Cress nodded, but her expression was worried as she looked around at the scattered decorations. “Wolf told us to bring whatever we thought might be needed, so we stopped at a wedding supply store in the Republic and just about cleaned out their stock.” Chewing on her lower lip, she glanced back at Iko. “Once we got it all piled in here, though, I started to wonder if it was maybe all a bit on the gaudy side?”
Iko shrugged. “We can work with gaudy.”
The Rampion began to rumble. Cress and Iko each took a spot on the lower bunk bed that took up one wall of the cabin, but Cinder made her way through the jumble of rose-petal-stuffed baskets and empty glass vases and stacked ivory linens until she came to the round window at the back of the room.
Cress was right. Thorne’s takeoffs were still horrendous. But Cinder didn’t move away from that window until the white city of Artemisia was nothing but a glint of light on the moon’s cratered surface.
*
The landing was better, maybe because Cinder was so entertained by Iko’s bubbling monologue about European wedding traditions that she hardly noticed the rocks and sways of the ship. While in space, she had fixed the loose fitting that had caused the rattle and spent the rest of the long flight catching up with Thorne and Cress, learning of all the sightseeing and adventures they’d had in between antidote runs. Thorne, it seemed, had made it a personal goal to ensure that Cress got to see and experience everything she’d ever dreamed of seeing and experiencing, and it was a personal goal he was taking seriously. Cress didn’t seem to be complaining, though it was clear from the way they leaned into each other that it was his company, more than the museums and monuments, that really mattered to her.

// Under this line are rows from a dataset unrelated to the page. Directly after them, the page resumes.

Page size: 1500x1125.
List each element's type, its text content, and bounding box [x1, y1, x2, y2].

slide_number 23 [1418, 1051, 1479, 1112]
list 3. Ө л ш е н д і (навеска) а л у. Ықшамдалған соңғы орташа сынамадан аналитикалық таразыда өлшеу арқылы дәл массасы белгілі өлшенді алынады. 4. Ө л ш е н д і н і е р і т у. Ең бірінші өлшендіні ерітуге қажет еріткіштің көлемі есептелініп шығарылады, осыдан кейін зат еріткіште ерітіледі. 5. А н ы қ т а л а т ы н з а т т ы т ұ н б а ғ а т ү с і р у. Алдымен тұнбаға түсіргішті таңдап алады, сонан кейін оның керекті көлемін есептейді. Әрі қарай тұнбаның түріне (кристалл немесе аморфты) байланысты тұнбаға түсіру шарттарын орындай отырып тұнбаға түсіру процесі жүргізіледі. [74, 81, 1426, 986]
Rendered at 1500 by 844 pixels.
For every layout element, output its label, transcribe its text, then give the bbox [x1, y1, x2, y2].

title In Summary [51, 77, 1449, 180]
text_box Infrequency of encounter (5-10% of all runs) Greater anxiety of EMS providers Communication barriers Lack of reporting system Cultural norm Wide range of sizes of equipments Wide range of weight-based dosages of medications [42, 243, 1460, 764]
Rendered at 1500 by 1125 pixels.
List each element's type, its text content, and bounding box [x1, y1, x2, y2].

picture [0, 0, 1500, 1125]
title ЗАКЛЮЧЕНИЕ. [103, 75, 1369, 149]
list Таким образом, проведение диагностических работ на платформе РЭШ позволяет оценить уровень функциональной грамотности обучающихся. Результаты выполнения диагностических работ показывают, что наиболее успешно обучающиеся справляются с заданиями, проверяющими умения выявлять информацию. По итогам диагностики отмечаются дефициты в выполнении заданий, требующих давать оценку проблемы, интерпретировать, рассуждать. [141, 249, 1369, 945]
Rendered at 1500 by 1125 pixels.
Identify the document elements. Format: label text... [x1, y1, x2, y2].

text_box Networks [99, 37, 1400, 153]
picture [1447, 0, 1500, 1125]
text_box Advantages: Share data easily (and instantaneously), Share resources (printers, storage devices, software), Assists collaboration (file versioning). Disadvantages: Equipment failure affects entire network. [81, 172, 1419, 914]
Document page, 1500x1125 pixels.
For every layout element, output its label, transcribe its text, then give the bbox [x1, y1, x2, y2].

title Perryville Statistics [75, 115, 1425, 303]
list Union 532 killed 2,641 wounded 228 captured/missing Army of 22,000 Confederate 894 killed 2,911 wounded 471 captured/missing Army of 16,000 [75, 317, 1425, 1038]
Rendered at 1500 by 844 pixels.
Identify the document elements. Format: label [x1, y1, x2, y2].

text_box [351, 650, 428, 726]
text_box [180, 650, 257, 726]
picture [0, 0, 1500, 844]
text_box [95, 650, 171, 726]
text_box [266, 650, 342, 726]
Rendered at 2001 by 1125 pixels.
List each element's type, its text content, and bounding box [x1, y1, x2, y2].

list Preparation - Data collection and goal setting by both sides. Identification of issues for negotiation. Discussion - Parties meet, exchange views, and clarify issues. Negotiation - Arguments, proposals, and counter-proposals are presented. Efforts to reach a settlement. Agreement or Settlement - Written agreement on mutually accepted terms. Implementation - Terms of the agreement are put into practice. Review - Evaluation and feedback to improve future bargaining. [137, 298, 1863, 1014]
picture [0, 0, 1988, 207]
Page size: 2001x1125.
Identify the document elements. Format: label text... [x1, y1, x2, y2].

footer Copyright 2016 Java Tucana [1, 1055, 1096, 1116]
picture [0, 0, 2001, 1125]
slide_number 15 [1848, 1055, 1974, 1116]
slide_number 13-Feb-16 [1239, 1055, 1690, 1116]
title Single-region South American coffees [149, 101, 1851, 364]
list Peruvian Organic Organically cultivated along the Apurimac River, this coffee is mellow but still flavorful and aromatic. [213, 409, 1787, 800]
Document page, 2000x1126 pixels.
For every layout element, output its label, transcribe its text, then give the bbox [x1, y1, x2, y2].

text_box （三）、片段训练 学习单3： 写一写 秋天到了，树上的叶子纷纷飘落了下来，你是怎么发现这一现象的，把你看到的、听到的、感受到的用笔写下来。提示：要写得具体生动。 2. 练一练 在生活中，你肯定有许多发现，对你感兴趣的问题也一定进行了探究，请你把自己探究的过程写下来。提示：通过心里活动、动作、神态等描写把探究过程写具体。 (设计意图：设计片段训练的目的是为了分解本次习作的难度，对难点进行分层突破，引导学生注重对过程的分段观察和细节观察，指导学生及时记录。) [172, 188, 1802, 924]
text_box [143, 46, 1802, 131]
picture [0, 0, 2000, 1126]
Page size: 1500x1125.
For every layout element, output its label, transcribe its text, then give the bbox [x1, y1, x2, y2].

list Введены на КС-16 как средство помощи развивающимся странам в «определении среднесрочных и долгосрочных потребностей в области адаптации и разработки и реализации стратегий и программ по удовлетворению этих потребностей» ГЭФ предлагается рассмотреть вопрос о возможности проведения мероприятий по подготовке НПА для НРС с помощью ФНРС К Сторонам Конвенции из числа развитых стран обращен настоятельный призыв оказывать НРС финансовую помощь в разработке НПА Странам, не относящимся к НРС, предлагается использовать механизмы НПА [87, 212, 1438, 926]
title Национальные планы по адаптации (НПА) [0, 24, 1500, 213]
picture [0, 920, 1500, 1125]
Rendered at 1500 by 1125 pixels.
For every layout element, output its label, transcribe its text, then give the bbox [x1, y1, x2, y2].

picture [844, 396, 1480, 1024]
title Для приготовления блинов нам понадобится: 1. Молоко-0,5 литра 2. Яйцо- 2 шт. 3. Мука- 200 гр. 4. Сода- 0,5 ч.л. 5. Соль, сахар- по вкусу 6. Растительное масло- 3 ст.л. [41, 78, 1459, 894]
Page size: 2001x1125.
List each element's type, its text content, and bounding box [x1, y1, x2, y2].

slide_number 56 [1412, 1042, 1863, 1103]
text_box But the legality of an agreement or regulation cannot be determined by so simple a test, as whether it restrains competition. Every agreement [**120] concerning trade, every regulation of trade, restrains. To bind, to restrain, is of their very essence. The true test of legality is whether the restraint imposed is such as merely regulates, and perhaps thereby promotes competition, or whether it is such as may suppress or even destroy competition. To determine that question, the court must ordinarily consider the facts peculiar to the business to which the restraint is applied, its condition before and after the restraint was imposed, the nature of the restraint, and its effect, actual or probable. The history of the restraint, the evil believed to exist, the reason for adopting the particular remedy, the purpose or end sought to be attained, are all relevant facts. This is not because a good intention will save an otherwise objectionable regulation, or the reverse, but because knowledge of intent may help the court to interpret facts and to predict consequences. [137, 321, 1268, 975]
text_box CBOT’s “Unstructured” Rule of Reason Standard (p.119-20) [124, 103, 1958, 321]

“How often have you been to visit Wolf and Scarlet?” Iko asked, kicking her feet against a storage crate in the cargo bay as Thorne powered down the ship’s engines.
“A few times a year,” said Cress. “Scarlet finally built us a landing pad beside the hangar so Thorne would stop flattening her crops.” She glanced toward the cockpit. “I hope he didn’t miss it.”
They could hear Thorne’s growl from the cockpit. “I didn’t miss it!”
The ramp roared and creaked as it began to lower, and Cinder stood, surprised at how her heart started to thunder.
First there was the sky—a strip of impossible blue along the ramp’s edge. Then her first full breath of air. Air that came from trees and plants, not a recycling tank, and it was coupled with the aroma of fresh-churned earth and sweet hay and not-so-sweet animals. There were so many noises, too, distantly familiar. Birds chirping. Chickens clucking. A breeze whistling through the opening the ramp had created. And also … voices. A cacophony of voices. Too many voices.
It wasn’t until the ramp was halfway lowered that Cinder saw them. Not Wolf and Scarlet and their friends, but … journalists.
“It’s her! Selene! Your Majesty!”
Cinder took a step back and felt her serenity slough away, leaving behind the same tension she’d lived with for two long years. That feeling of being in the spotlight, of having responsibilities, of needing to meet expectations …
“Why did you abdicate the throne?” someone yelled. And another: “How does it feel to be back on Earth?” And “Will you attend the Commonwealth ball again this year?” And “Is the upcoming Lunar-Earthen wedding a political statement? Do you want to say anything about the union?”
A loud gunshot blared across the gravel driveway. The journalists screamed and dispersed, some cowering behind the Rampion’s landing gear, others rushing back to the safety of their own hovers.
“I’ll give you a statement,” said Scarlet, reloading the shotgun in her arms as she marched toward them. She sent a piercing glare at the journalists who dared to peek out at her. “And the statement is, Leave my guests alone, you pitiful, news-starved vultures.”
With a frustrated huff, she looked up at Cinder, who had been joined by the others at the top of the ramp. Scarlet looked much the same as Cinder remembered her, only more frenzied. Her eyes had an annoyed, bewildered look to them as she gestured haplessly at the farmland behind her.
“Welcome to France. Let’s get you inside before they send out the android journalists—they’re not as easy to scare off.”